Several limitations, however, need to be addressed. Because of their study design, it is not possible to determine whether the lipoprotein abnormalities are simply markers or true causes of atherosclerosis. They focused the evaluation on a single facet of the novel function of HDL, and attention needs to be directed to the whole complex process. Inhibition of LDL oxidation by HDL is generally attributed to antioxidative properties of apo A-I, which was shown to reduce peroxides of both phospholipids and cholesteryl esters [8], and to the presence of several enzymes, such as paraoxonase 1 (PON1) [9], platelet-activating factor acetylhydrolase (PAF-AH) [10] and glutathione peroxidase, which reportedly prevent the formation or degrade bioactive products of LDL oxidation. There is emerging evidence that C-reactive protein (CRP) may itself contribute to the inflammatory process [11] and HDL inhibits CRP-induced expression of endothelial cell adhesion proteins [12]. Besides, it has been shown that HDL inhibits the expression of cell surface adhesion molecules by activated endothelial cells in vitro [13]. HDL also inhibits the expression of MCP-1 in response to oxidized LDL [14] in a process linked to the antioxidant components of HDL. It is intriguing and critical to explore the state of these interactions in T2DM in further studies.

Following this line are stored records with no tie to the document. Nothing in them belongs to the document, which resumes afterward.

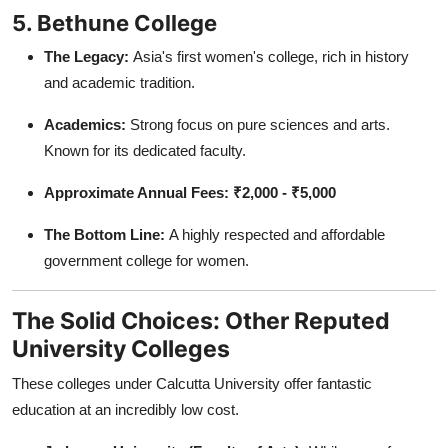
5. Bethune College
The Legacy:
Asia's first women's college, rich in history
and academic tradition.
Academics:
Strong focus on pure sciences and arts.
Known for its dedicated faculty.
Approximate Annual Fees:
₹2,000 - ₹5,000
The Bottom Line:
A highly respected and affordable
government college for women.
The Solid Choices: Other Reputed
University Colleges
These colleges under Calcutta University offer fantastic
education at an incredibly low cost.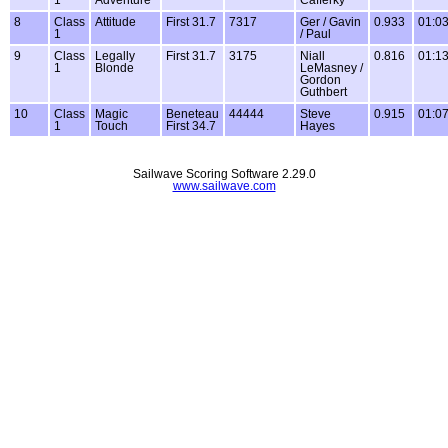
1
Adventure
Cafferky
8
Class
Attitude
First 31.7
7317
Ger / Gavin
0.933
01:03
1
/ Paul
9
Class
Legally
First 31.7
3175
Niall
0.816
01:13
1
Blonde
LeMasney /
Gordon
Guthbert
10
Class
Magic
Beneteau
44444
Steve
0.915
01:07
1
Touch
First 34.7
Hayes
Sailwave Scoring Software 2.29.0
www.sailwave.com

The finings of Morgantini et al., although preliminary yet, bring us one step higher on the ladder of HDL functionality research, and they underscore the need for better understanding of a mechanism linking inflammation and oxidative stress to the pathogenesis of atherosclerosis in the quest for new agents for the purposes of improving HDL functionality as well as raising its concentration.